Un cartel improvisado en Talcahuano decía “Farkas sálvanos, el gobierno no existe”. Una hipótesis de interpretación del “terremoto social” en la región del Bío Bío indicaría que, a falta de las garantías básicas que sólo puede proporcionar el Estado -confianza y derechos- la sociedad, debilitada por treinta años de neoliberalismo, no es capaz de reproducir el orden mínimo requerido para afrontar un problema. Una sociedad fuerte necesita de un Estado fuerte, y viceversa. Se vieron saqueos –producto de la necesidad, o del “aprovechamiento de oportunidades” que nos enseña el mercado como regulador social- pero no se vio la toma de control de un supermercado por parte de fuerzas sociales organizadas. Se vio a la alcaldesa de Concepción denunciar el abandono y anunciar la violencia, pero no se vio a las autoridades edilicias asumir su rol de gobierno local, por ejemplo, requisando alimentos para su justa distribución en la población. Tampoco parlamentarios, intendentes y consejeros regionales, líderes vecinales, dirigentes políticos, empresariales o sindicales asumieron la conducción de la emergencia, ante la tardanza del gobierno central. Seguramente hay más de lo que muestran los medios, convertidos en amplificadores del espectáculo más que en servicios públicos. Aún así, la sociedad parece haberse “adelgazado” a niveles críticos, que le impiden retroalimentar las líneas de un Estado que ha renunciado a algunas de sus tareas esenciales. Hay que profundizar sobre la “fractura social” y sus consecuencias.

## Datos proporcionados
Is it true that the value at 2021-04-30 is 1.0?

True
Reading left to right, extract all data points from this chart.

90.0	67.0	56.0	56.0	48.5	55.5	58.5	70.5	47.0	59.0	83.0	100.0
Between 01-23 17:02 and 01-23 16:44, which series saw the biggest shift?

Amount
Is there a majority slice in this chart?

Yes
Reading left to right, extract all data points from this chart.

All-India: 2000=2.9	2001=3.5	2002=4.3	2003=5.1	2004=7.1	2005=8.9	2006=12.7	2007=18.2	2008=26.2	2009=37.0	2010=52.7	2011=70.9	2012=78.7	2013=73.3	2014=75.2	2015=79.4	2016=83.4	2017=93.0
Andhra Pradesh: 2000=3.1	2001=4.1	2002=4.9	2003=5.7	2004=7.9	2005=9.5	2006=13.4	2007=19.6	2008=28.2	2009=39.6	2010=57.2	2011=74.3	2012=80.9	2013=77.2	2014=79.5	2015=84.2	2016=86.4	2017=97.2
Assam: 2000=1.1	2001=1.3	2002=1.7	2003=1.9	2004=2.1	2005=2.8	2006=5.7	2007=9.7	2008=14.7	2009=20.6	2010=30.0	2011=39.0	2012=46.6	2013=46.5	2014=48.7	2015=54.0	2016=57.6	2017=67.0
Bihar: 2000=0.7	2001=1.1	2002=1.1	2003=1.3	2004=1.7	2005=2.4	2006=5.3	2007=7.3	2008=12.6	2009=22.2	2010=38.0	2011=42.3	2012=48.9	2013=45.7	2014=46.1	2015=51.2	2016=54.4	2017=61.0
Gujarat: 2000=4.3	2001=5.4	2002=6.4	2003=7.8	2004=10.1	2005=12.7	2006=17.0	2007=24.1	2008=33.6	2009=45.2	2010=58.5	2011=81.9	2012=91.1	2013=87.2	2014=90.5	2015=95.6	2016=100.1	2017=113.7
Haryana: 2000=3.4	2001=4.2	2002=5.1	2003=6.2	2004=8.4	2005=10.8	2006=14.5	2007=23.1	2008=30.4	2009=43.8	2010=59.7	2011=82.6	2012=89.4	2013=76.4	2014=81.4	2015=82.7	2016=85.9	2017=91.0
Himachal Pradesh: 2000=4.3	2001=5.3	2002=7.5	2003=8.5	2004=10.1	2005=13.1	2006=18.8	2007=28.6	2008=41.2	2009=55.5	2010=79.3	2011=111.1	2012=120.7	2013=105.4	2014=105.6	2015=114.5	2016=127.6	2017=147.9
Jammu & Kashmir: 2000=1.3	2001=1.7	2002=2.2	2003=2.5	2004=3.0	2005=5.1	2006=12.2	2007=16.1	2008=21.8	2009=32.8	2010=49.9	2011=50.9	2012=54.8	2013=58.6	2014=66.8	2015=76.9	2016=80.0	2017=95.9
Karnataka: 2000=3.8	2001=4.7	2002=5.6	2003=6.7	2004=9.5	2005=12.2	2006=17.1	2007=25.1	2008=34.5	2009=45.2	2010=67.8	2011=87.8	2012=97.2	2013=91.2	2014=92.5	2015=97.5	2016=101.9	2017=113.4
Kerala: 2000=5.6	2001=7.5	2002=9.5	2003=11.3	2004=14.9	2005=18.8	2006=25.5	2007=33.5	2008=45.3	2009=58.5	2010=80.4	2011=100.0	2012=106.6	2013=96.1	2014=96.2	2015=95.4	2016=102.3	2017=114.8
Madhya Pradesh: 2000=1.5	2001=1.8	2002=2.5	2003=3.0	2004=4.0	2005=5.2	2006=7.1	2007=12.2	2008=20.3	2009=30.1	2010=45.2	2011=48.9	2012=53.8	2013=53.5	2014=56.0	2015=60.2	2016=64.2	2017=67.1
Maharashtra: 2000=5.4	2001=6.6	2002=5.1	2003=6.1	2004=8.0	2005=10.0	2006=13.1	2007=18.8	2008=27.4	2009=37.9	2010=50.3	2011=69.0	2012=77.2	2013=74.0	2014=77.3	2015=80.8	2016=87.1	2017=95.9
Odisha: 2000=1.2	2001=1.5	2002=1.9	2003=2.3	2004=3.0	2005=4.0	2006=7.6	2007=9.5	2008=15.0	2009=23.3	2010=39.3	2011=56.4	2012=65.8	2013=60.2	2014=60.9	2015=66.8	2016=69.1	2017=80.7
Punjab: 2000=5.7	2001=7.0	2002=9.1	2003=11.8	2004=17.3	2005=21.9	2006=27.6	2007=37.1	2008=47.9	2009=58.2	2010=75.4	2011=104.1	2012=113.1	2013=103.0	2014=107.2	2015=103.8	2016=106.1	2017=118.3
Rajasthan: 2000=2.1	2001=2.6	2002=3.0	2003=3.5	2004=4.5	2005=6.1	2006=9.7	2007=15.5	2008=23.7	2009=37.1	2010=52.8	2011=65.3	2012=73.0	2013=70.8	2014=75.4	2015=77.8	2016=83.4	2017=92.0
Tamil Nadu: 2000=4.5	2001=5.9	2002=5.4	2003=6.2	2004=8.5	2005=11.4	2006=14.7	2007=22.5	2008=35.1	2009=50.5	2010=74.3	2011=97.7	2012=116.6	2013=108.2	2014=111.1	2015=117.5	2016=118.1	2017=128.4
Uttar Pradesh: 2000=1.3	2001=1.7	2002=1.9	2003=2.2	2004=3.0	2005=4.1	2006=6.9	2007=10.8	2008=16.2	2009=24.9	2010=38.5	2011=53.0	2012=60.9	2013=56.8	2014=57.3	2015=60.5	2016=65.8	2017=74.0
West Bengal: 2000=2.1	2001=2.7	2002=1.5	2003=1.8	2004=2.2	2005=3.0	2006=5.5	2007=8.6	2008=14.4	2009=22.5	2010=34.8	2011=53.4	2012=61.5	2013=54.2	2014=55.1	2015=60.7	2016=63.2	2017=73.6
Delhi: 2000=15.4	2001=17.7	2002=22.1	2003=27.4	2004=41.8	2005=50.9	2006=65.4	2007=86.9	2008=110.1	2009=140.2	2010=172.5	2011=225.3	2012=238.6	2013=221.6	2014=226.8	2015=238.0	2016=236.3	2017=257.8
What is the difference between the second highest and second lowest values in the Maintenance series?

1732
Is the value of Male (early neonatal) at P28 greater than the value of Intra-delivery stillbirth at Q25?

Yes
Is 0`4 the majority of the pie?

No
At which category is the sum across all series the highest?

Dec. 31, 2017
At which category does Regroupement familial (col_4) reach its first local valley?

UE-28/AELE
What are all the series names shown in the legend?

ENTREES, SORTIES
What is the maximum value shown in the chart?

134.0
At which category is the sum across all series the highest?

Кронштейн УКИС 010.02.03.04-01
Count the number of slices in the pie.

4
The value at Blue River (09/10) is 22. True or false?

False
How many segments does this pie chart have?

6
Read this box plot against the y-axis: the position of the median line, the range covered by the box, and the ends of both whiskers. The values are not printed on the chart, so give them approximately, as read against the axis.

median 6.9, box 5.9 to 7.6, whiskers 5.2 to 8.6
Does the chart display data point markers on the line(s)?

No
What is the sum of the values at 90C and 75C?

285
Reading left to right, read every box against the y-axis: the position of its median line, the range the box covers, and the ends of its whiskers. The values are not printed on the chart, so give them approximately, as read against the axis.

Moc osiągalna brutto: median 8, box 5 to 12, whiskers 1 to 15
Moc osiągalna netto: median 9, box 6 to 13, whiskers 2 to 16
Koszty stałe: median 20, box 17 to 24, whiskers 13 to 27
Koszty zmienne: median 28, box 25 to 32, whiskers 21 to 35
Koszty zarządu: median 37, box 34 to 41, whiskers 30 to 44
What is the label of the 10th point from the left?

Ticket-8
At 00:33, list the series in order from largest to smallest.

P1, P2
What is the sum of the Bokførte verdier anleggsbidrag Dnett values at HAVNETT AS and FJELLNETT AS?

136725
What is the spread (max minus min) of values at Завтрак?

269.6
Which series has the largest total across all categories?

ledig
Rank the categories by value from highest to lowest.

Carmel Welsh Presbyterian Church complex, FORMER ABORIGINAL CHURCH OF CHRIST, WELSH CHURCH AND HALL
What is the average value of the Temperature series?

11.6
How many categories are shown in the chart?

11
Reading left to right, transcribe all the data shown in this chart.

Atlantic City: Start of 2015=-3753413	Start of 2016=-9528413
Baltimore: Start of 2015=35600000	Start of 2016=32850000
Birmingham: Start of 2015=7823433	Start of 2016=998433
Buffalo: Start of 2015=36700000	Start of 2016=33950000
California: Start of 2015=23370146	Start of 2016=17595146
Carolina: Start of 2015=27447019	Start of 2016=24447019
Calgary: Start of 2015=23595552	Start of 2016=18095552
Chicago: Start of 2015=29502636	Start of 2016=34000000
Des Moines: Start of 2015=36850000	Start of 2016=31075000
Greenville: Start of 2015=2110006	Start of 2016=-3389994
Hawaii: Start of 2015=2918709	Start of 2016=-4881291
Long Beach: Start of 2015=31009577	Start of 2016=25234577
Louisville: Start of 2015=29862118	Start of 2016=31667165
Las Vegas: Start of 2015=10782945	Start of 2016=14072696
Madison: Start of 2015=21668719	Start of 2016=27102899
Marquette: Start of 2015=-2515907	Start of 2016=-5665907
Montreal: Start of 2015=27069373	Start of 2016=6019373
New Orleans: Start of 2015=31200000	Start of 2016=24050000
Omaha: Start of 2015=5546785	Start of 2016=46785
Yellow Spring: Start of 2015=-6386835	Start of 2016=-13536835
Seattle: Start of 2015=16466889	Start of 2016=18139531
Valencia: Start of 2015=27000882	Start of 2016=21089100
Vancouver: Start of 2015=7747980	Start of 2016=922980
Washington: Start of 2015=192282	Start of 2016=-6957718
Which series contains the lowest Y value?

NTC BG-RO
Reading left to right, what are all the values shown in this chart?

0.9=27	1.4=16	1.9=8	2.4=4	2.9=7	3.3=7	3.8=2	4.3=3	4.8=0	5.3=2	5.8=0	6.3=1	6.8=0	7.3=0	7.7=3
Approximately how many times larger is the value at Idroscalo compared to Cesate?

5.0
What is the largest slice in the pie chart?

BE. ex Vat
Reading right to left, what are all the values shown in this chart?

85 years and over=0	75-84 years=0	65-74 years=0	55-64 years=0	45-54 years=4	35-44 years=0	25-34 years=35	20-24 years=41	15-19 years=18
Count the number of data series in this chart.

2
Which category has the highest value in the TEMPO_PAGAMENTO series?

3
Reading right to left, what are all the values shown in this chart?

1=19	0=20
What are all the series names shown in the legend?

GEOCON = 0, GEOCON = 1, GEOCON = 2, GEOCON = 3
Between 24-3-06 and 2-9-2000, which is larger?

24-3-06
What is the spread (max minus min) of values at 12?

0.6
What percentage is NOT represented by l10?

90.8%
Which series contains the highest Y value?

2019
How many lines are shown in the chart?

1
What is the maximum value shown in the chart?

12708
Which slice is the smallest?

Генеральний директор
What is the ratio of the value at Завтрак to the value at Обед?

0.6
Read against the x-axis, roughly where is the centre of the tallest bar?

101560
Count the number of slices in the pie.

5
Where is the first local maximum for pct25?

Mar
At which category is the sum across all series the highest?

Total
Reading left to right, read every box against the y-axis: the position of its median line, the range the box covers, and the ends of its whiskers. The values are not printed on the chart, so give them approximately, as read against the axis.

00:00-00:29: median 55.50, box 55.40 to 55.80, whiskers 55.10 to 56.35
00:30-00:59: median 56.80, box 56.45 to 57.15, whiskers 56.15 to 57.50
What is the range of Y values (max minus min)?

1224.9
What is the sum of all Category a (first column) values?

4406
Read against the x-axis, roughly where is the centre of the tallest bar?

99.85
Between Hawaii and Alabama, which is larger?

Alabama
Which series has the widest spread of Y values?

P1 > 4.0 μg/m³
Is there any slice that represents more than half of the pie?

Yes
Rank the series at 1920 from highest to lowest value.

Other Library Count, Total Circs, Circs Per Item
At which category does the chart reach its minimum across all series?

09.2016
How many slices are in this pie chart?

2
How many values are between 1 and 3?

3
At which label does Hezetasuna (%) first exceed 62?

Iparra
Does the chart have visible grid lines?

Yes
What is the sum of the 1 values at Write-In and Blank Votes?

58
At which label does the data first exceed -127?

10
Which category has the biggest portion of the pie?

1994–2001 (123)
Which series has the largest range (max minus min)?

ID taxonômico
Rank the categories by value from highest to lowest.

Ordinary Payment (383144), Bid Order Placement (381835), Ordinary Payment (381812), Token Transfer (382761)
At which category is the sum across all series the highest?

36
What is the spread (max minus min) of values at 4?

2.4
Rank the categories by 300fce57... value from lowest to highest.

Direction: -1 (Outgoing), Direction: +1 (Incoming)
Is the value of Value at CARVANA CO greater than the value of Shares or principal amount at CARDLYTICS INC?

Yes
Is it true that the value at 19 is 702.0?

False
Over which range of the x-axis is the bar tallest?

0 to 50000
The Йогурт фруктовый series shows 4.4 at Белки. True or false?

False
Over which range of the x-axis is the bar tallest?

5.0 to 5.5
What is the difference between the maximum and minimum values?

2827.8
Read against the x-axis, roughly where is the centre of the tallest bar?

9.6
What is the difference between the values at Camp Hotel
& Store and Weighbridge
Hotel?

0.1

## Tareas del ejercicio
- 1) ¿Qué decía el cartel improvisado en Talcahuano que se menciona en el texto sobre el «terremoto social» en la región del Bío Bío?
- 2) Prosigue el texto sobre el «terremoto social» en la región del Bío Bío a partir de su última oración.

## Respuestas por tarea
- 1) Decía «Farkas sálvanos, el gobierno no existe».

- 2)
Las explicaciones pueden ser muchas: el gobierno ya terminaba en 10 días más, estábamos al final de las vacaciones. Pero lo que se ve es la incapacidad del Estado chileno para enfrentar los desafíos que le son propios. Habiendo privatizado la mayoría de los servicios, sólo le queda apelar a la “buena voluntad” de los empresarios para que colaboren. Pero los empresarios no son filántropos ni están para la beneficencia. Sus costos y sus márgenes de ganancia no incluyen emergencias como ésta. Si es un proyecto inmobiliario, los municipios revisan los papeles pero no supervisan la obra que se construye. Si es una carretera concesionada, la rentabilidad a 20 años nada dice sobre su futura durabilidad. Un Estado que renunció a diseñar e implementar sus proyectos, convirtiéndose en un gestor de la inversión privada, debilitó sus recursos profesionales que actuaban como contraparte pública de las entidades lucrativas. No es pensable en 2010 una epopeya como la del Riñihue en 1960, donde los ingenieros de la CORFO movilizaron a la comunidad para conjurar el riesgo producido por el terremoto. Hoy sólo se pueden ofrecer estímulos a los privados a ver si eso les satisface para asumir los roles públicos que están abandonados. No hay resortes para tomar control de empresas y servicios de utilidad pública y reorientarlos según las necesidades.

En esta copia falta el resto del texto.